Novel 1.3-micron high-speed directly modulated semiconductor laser device designs and the development of wafer bonding technology for compliant-substrate fabrication.

摘要

High speed optical sources at 1.3 μm are required to drive the fiber optic infrastructure around the world. Of the three components that make up an optical link, these sources limit the overall data transmission capacity of these networks. The importance of operating at 1.3 μm, has led device engineers to rely on InP-based devices, though inferior in many ways to devices based on GaAs. This work seeks to develop new device designs to improve the directly modulated bandwidths of 1.3 μm lasers.; Elevated temperatures degrade the DC and high speed performance of semiconductor lasers. InP-based devices are especially susceptible to temperature variations. Lasers were flip chip bonded to diamond heat sinks to improve heat removal from these devices. Although dramatic improvements were seen in their DC performance, the lasers' high frequency response did not improve.
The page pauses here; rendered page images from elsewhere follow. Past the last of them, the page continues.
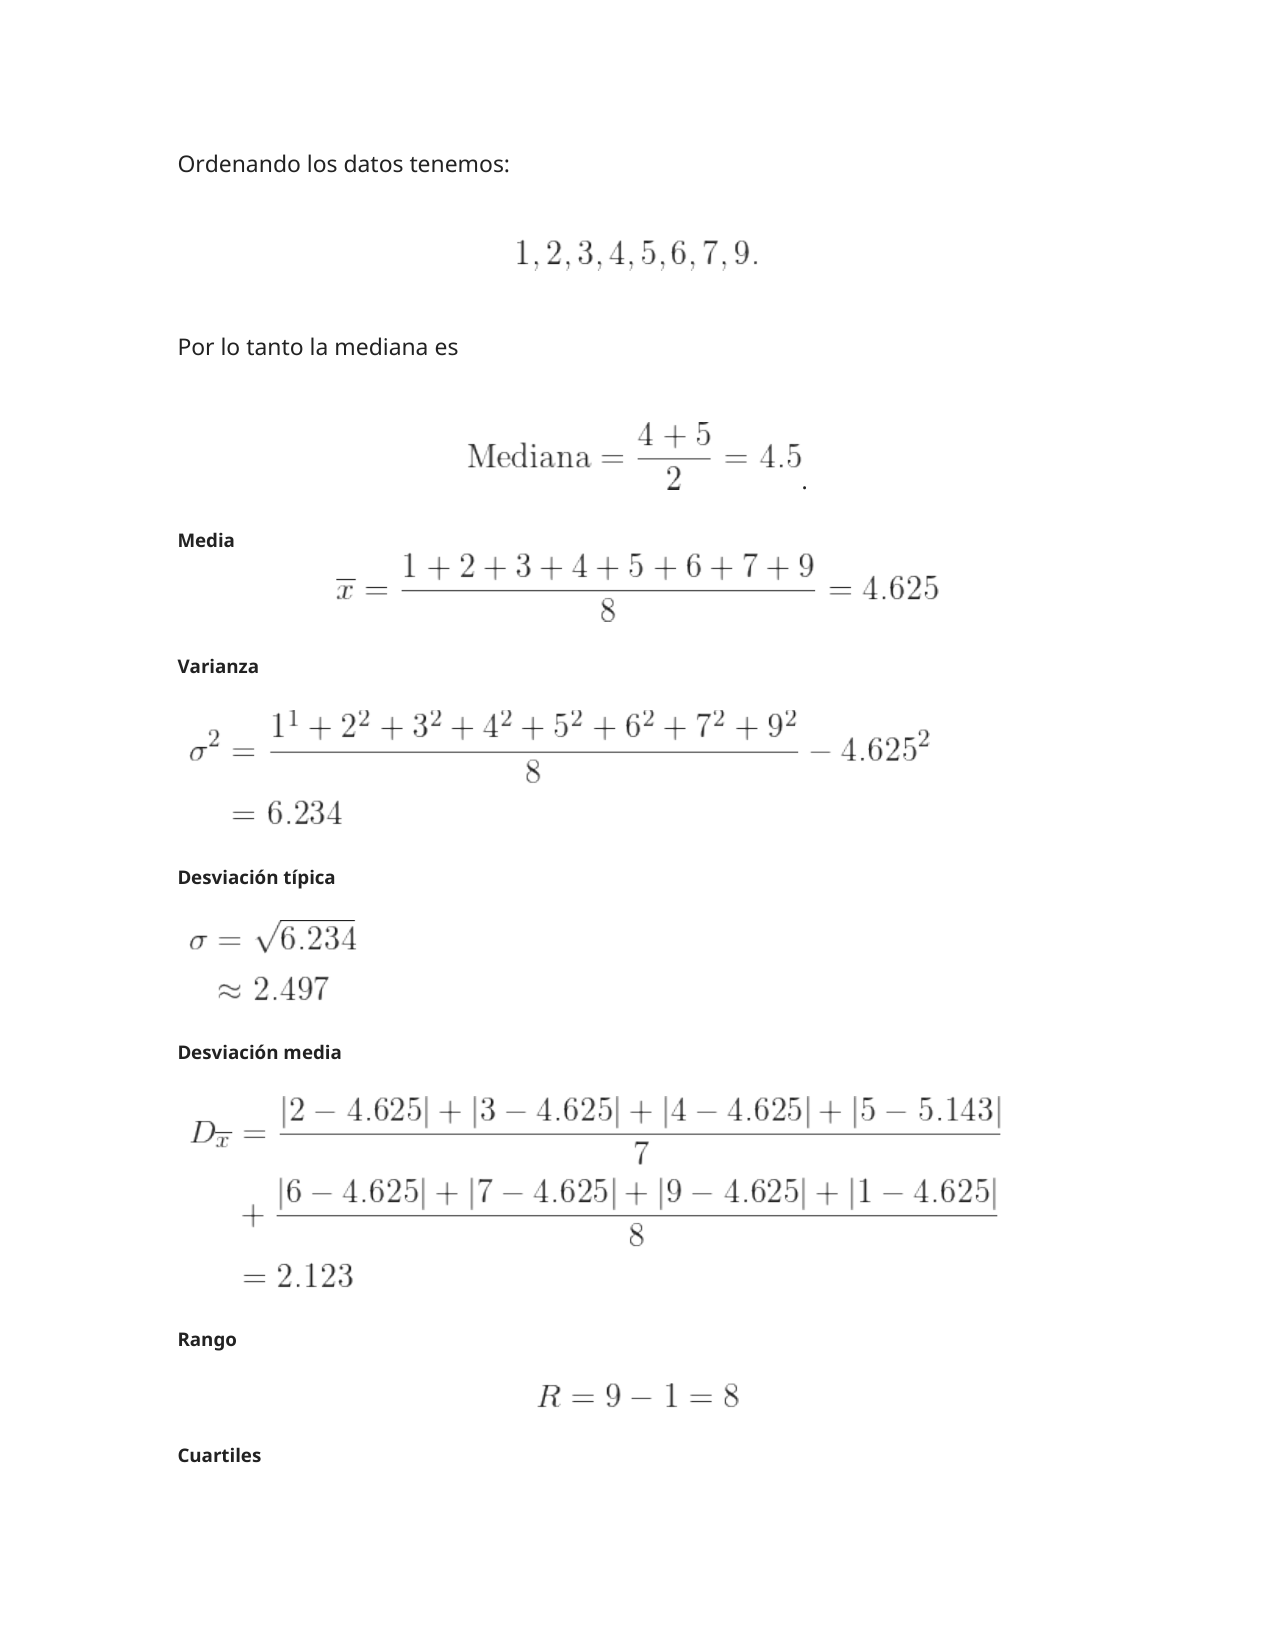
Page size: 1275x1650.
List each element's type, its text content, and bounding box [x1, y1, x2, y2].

text Por lo tanto la mediana es [177, 331, 1098, 362]
picture [516, 239, 759, 271]
text Ordenando los datos tenemos: [177, 148, 1098, 179]
text Cuartiles [177, 1442, 1098, 1468]
text Media [177, 527, 1098, 553]
text . [177, 423, 1098, 496]
text Rango [177, 1326, 1098, 1352]
picture [336, 552, 939, 622]
text Varianza [177, 653, 1098, 679]
text Desviación media [177, 1040, 1098, 1065]
picture [189, 1096, 1001, 1289]
text Desviación típica [177, 864, 1098, 889]
picture [536, 1383, 739, 1409]
picture [467, 422, 802, 490]
picture [189, 710, 930, 826]
picture [189, 920, 357, 1002]
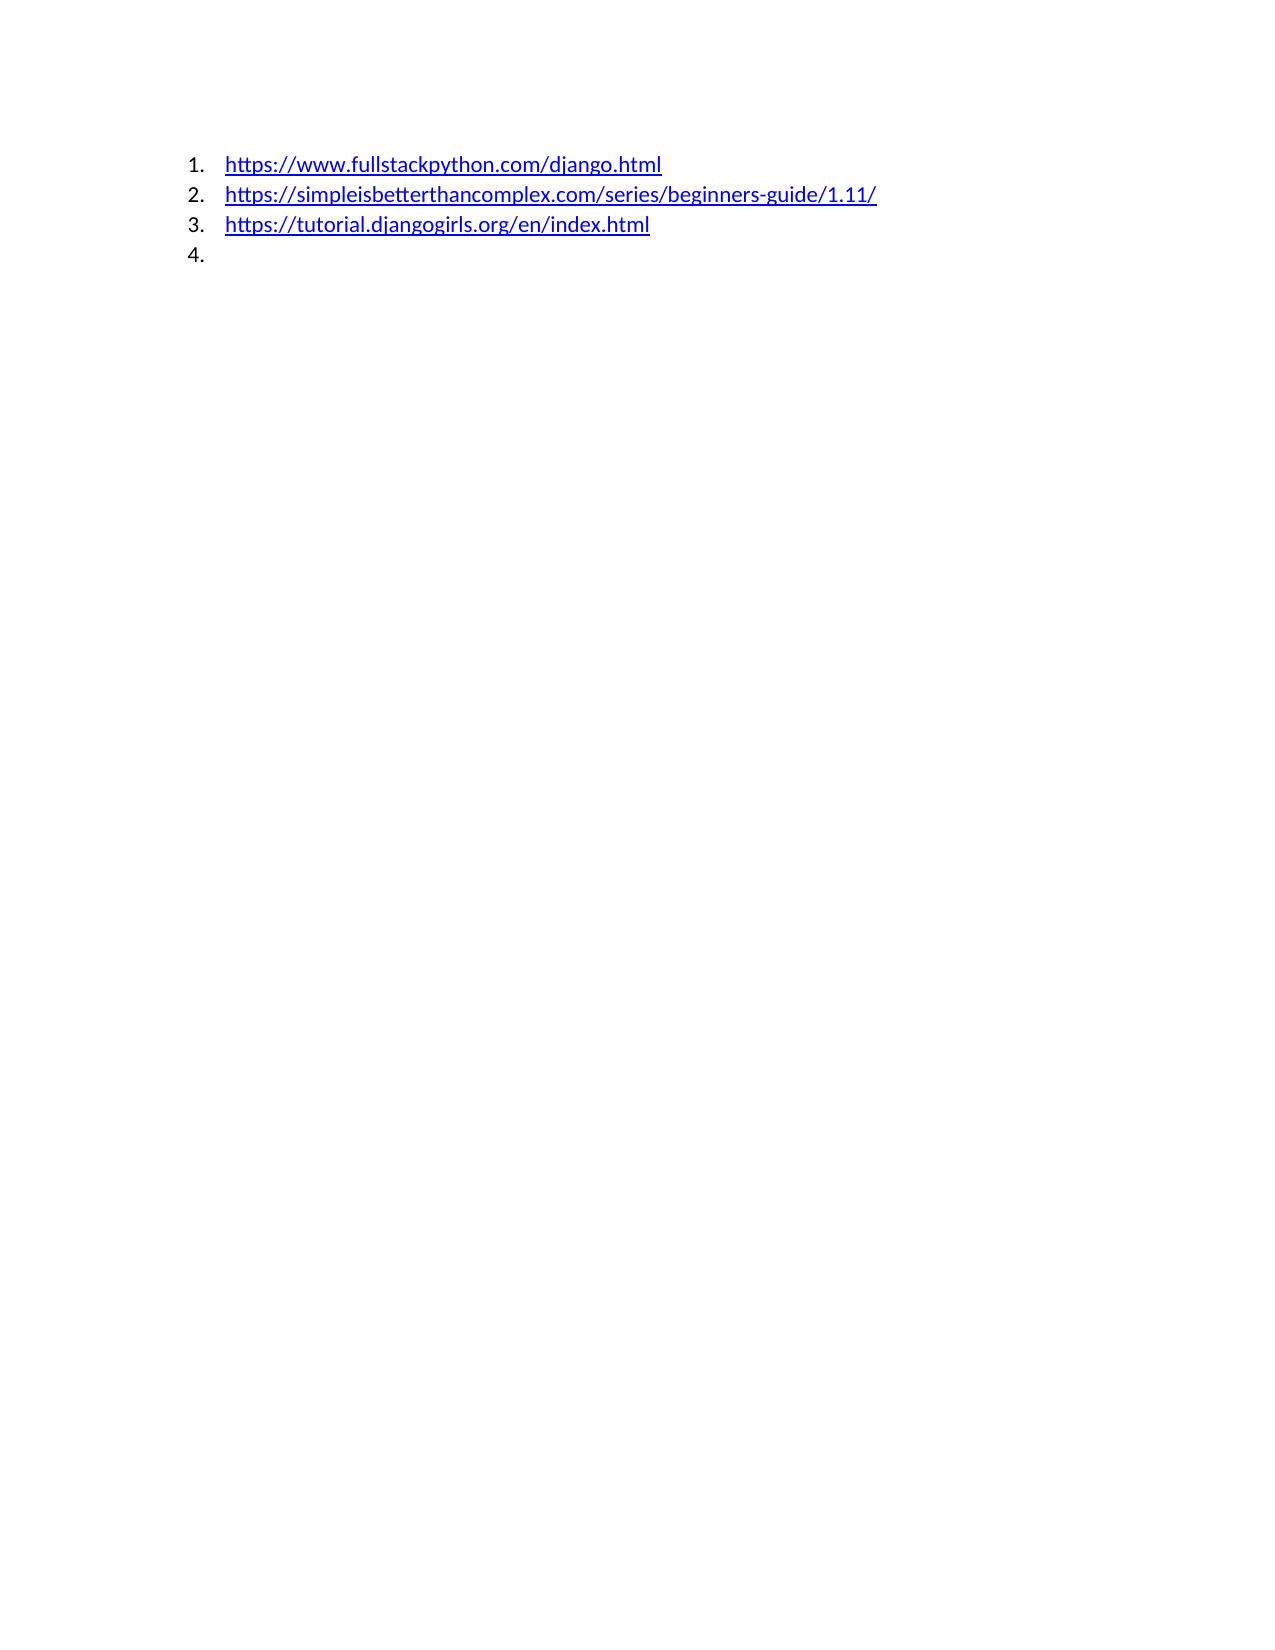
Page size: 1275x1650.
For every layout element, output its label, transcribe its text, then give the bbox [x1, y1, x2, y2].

list https://simpleisbetterthancomplex.com/series/beginners-guide/1.11/ [187, 180, 1125, 208]
list https://tutorial.djangogirls.org/en/index.html [187, 210, 1125, 238]
list https://www.fullstackpython.com/django.html [187, 150, 1125, 178]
Other factors such, as carrier heating, likely limited the performance of these devices. Device designs on GaAs emitting at 1.3 μm were sought as a replacement for the troublesome InP devices. Laser structures employing ordered quantum wells on GaAs (111) substrates have been proposed. Theoretical calculations indicate that 1.3 μm emission should be achievable, and 1.55 μm emission may be possible. Experimental evidence from devices based on GaAs (111) indicates that such lasers should outperform their InP-based counterparts.; Lasers grown on InGaAs-like substrates, either bulk ternary or compliant substrates, are promising candidates for improving 1.3 μm device performance. In anticipation of availability of such substrates, a toolkit for designing In_xGa_1–xAs quantum well lasers on In_yGa _1–yAs substrates has been developed. The choice of well and substrate compositions, well width and desired percentage strain combinations emitting at 1.3 μm can be made using a few simple graphs. An analytical valence band model has been employed to qualitatively test competing device designs. Twist bonded compliant substrate production requires the wafer fusion of two substrates. A wafer bonding system has been designed, built and tested to improve wafer bonding techniques for this application. This machine's scalable design is capable of improved reproducibility, uniformity and yield over comparable techniques.